Perhaps the most prominent theme running through the 2026 cybersecurity companies to watch is the shift toward autonomous and semi-autonomous security operations. The days of humans manually triaging every alert are numbered, and the vendors on this list are building the infrastructure to replace that model.

Torq represents one of the more aggressive bets on this future. Its AI-native platform uses agentic AI to enrich alerts, investigate threats, and coordinate response without waiting for a human to press a button. For security teams buried in alert queues, that kind of automation is no longer a nice-to-have.

Daylight Security takes a more nuanced approach, pairing agentic AI with seasoned threat responders under what it calls a Managed Agentic Security Services model. The company isn’t betting that AI replaces people; it’s betting that AI and people together outperform either alone.

Reclaim Security rounds out this category with a focus on business-aware remediation. Its platform weighs the productivity cost of fixes before recommending them, making it a useful tool for organizations trying to move fast without breaking operations.

Seeing the Whole Attack Surface

Visibility has long been a selling point in cybersecurity, but organizations are learning that visibility without action is just expensive noise. The exposure management companies on this list are trying to change that.

CyCognito focuses on discovering unknown internet-facing assets without needing predefined inventories, a critical capability for enterprises dealing with shadow IT and sprawling cloud environments. Mate takes a more context-driven approach, using its Continuous Detection/Continuous Response model and Security Context Graph to help organizations understand how threats and attack paths evolve across IT, OT, IoT, and cloud infrastructure before incidents escalate. Zero Networks approaches the problem differently, using automated microsegmentation to prevent lateral movement in the first place.

Identity Remains Ground Zero

It’s no surprise that identity security features prominently. Credential abuse and AI-driven impersonation attacks continue to be among the most effective tools in an attacker’s playbook.

Persona is building workforce identity verification with liveness detection, behavioral analysis, and selfie-to-ID matching without forcing enterprises to rip out their existing IAM systems.
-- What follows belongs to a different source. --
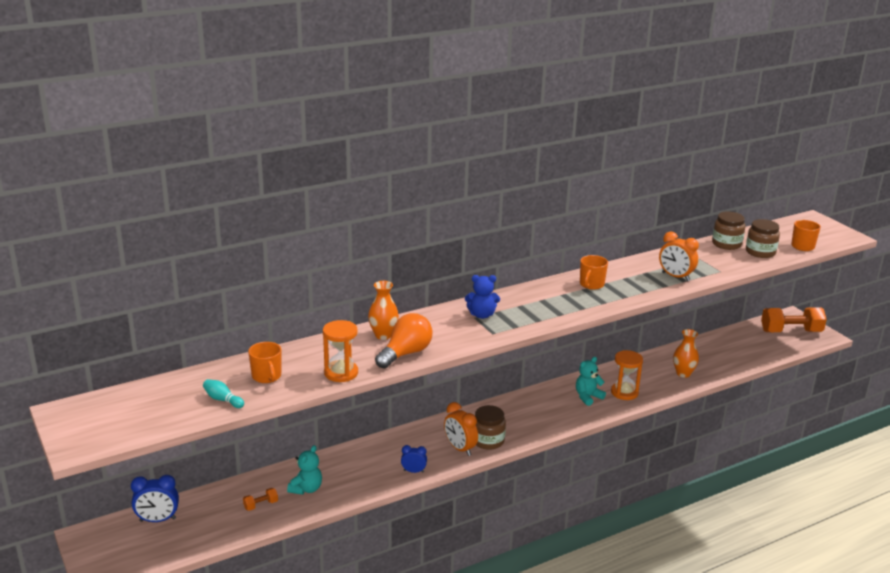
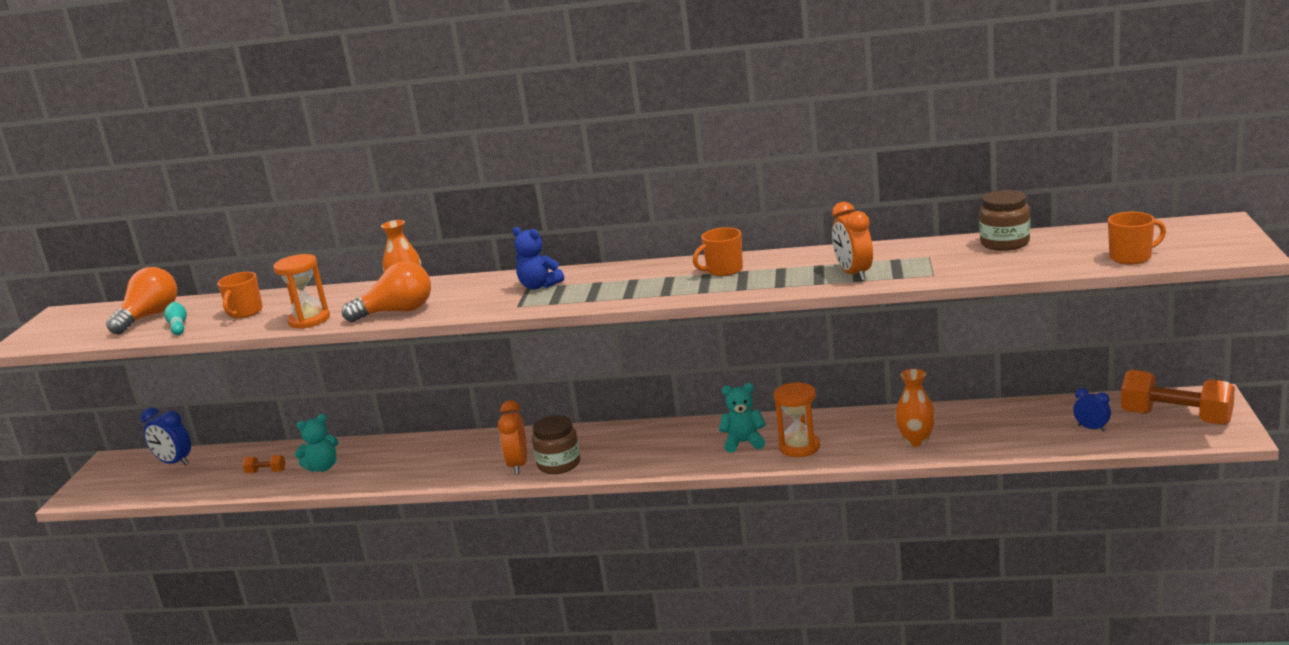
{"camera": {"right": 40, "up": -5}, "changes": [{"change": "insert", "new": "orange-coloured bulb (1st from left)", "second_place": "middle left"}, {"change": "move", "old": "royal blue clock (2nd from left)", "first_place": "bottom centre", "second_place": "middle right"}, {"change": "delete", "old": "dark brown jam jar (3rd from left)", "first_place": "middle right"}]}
Twine Security goes a layer deeper, deploying AI-powered digital employees to handle the repetitive IAM work that overwhelms security teams: entitlement reviews, onboarding workflows, and remediation tasks.

AI-Powered Code Needs AI-Powered Security

As AI-generated code floods enterprise development pipelines, application security programs built for human-speed development are struggling to keep up. Checkmarx is responding by embedding autonomous vulnerability identification and remediation directly into development workflows. The goal is to catch problems before they ship, not after.

On the governance side, Drata has expanded beyond compliance automation into continuous assurance and trust management, while Coverbase is applying AI to validate vendor evidence in real time rather than relying on annual questionnaires. Darktrace, a more established name on the list, continues advancing behavioral AI for detection while also addressing the growing threat of attacks targeting AI systems themselves.

The Common Thread

What ties these companies together isn’t a single technology; it’s a philosophy. Security programs can no longer afford to be reactive, fragmented, or dependent on manual processes that don’t scale. The vendors earning attention ahead of Gartner SRM 2026 are the ones building systems that understand business context, act on it, and continuously reduce exposure without adding more work to already overwhelmed teams.